### INFORMATION SUPPLIED

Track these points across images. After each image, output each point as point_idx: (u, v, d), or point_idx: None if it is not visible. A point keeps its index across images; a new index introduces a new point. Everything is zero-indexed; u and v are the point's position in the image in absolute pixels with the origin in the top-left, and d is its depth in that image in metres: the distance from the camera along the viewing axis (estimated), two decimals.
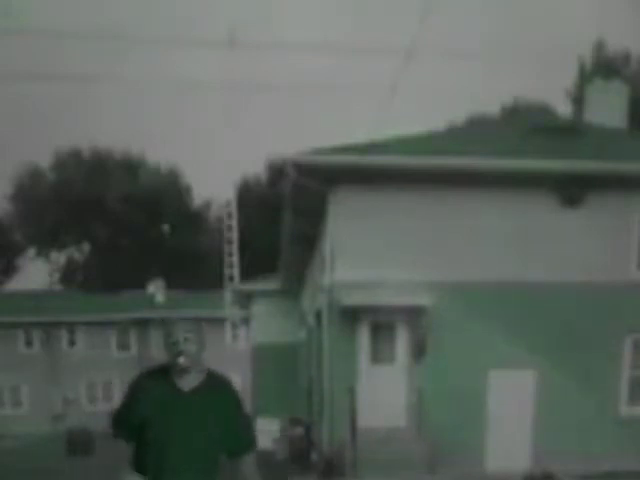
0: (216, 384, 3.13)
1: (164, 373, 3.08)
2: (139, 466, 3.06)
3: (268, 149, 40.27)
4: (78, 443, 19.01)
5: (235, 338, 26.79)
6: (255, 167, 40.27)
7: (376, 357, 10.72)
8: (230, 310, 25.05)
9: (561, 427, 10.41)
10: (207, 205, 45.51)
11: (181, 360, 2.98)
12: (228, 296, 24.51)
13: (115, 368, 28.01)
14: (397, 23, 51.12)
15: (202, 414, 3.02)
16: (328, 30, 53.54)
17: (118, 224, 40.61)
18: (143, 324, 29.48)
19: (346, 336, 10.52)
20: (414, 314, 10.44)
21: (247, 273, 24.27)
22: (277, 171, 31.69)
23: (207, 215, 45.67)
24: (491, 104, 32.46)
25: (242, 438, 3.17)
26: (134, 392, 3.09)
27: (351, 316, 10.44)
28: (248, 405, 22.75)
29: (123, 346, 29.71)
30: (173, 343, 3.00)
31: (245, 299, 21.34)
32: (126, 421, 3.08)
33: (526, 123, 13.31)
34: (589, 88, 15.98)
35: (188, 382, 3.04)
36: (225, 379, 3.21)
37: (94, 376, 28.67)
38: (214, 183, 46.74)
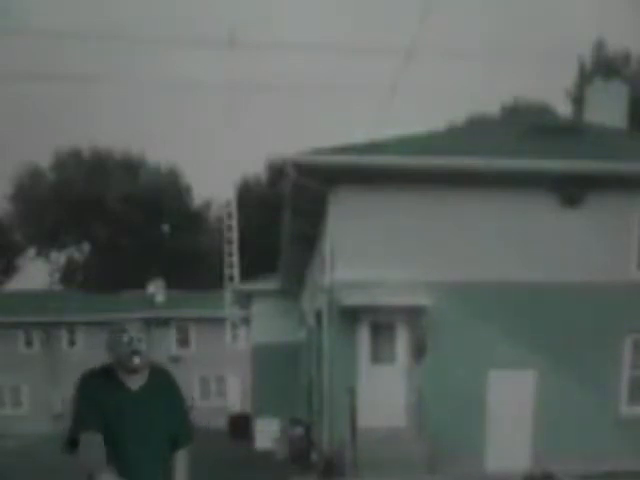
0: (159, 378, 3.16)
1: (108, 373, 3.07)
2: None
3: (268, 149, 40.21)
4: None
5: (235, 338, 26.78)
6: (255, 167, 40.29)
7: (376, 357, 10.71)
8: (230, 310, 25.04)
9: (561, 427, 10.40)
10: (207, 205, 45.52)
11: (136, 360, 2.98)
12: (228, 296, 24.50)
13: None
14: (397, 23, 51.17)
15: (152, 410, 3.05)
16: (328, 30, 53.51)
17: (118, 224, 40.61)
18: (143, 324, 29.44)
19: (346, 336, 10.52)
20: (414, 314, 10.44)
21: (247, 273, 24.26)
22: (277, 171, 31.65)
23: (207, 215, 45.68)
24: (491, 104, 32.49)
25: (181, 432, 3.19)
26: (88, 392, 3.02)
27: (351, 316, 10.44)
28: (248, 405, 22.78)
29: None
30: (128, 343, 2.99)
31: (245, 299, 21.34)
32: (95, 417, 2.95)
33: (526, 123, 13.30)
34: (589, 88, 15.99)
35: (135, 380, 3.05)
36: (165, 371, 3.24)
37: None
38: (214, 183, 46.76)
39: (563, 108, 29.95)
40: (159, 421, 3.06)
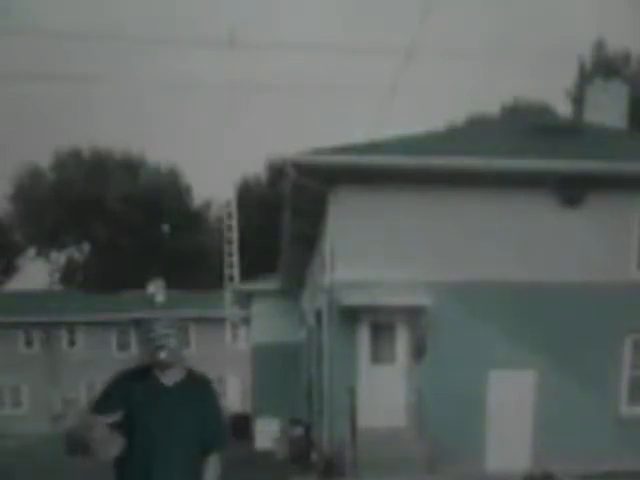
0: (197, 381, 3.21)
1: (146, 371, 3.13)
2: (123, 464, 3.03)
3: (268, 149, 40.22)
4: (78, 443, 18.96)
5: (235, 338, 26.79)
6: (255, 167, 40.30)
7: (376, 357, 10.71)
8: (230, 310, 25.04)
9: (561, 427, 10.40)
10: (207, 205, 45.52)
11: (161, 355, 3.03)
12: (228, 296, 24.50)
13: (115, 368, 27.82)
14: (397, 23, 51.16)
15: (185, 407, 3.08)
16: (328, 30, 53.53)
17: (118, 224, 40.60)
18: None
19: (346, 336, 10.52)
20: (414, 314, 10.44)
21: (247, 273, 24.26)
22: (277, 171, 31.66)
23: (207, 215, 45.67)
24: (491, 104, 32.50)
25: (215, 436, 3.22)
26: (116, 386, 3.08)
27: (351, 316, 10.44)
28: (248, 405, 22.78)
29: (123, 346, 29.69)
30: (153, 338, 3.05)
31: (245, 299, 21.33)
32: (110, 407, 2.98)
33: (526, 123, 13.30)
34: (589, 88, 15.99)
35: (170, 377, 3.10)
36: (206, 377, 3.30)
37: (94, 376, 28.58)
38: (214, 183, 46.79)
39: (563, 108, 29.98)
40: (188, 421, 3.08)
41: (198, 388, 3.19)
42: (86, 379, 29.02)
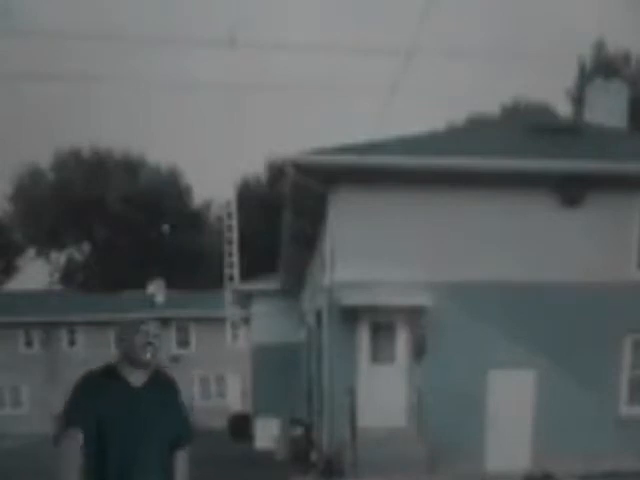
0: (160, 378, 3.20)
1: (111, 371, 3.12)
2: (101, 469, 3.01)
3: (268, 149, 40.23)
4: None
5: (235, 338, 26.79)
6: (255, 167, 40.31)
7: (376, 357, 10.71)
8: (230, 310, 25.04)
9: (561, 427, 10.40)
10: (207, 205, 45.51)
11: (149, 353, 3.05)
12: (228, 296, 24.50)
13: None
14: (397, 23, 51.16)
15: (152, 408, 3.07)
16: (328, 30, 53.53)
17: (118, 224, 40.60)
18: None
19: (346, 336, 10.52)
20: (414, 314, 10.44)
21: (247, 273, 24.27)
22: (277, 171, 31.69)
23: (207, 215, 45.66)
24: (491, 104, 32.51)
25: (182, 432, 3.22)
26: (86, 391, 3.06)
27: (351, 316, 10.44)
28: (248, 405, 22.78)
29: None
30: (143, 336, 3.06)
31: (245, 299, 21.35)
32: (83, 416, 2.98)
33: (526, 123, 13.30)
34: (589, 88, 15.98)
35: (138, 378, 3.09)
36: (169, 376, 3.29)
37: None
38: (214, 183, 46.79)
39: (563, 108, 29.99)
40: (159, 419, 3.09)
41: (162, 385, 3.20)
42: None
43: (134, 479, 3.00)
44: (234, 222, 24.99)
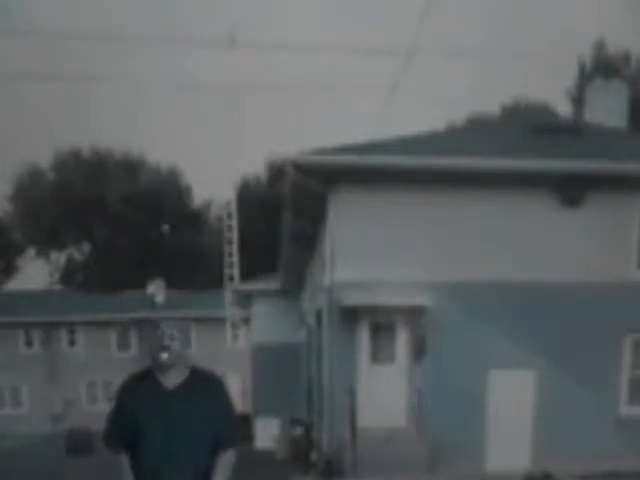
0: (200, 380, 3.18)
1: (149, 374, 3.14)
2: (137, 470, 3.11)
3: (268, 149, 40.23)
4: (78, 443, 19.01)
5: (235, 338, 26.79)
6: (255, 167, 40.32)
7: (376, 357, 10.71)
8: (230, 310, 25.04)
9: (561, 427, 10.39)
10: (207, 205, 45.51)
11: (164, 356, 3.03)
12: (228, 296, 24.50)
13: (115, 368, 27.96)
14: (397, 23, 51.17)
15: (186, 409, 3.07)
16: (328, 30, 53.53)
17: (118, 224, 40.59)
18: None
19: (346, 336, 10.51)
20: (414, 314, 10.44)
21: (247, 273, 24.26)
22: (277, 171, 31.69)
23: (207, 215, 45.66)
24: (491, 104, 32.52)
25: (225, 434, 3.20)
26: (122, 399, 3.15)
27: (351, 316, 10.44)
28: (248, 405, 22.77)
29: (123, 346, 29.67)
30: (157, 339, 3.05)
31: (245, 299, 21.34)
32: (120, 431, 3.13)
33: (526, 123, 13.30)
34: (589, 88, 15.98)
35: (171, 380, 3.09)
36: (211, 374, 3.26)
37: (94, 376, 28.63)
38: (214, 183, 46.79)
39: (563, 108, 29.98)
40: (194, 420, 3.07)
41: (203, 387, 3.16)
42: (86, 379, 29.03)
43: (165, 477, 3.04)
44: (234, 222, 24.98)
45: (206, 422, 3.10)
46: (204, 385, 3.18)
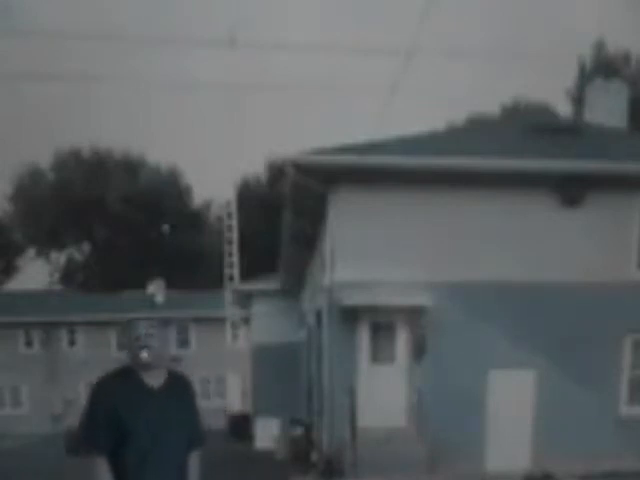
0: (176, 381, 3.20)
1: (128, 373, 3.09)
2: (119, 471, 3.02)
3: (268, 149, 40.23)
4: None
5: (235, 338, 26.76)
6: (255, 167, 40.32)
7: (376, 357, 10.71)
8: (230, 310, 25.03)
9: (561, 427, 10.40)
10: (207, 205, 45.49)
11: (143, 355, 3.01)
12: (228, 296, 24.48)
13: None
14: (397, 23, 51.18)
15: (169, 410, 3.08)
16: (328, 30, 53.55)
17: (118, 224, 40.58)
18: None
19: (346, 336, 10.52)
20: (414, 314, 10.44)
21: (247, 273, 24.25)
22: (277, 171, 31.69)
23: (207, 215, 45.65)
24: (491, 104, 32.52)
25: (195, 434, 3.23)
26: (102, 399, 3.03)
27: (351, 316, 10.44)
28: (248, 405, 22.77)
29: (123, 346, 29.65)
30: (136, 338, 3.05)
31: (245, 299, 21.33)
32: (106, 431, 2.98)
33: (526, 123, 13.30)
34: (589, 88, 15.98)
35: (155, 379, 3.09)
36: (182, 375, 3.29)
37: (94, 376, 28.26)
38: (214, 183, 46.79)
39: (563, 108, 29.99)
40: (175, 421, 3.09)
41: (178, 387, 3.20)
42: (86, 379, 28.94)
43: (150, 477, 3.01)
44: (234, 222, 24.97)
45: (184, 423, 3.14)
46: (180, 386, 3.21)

######

Retype only the lines above between the line with "13: (115, 368, 28.01)" and the line with "33: (526, 123, 13.31)", counting those two lines as well, and keep every character as it is.

13: (115, 368, 28.01)
14: (397, 23, 51.12)
15: (202, 414, 3.02)
16: (328, 30, 53.54)
17: (118, 224, 40.61)
18: (143, 324, 29.48)
19: (346, 336, 10.52)
20: (414, 314, 10.44)
21: (247, 273, 24.27)
22: (277, 171, 31.69)
23: (207, 215, 45.67)
24: (491, 104, 32.46)
25: (242, 438, 3.17)
26: (134, 392, 3.09)
27: (351, 316, 10.44)
28: (248, 405, 22.75)
29: (123, 346, 29.71)
30: (173, 343, 3.00)
31: (245, 299, 21.34)
32: (126, 421, 3.08)
33: (526, 123, 13.31)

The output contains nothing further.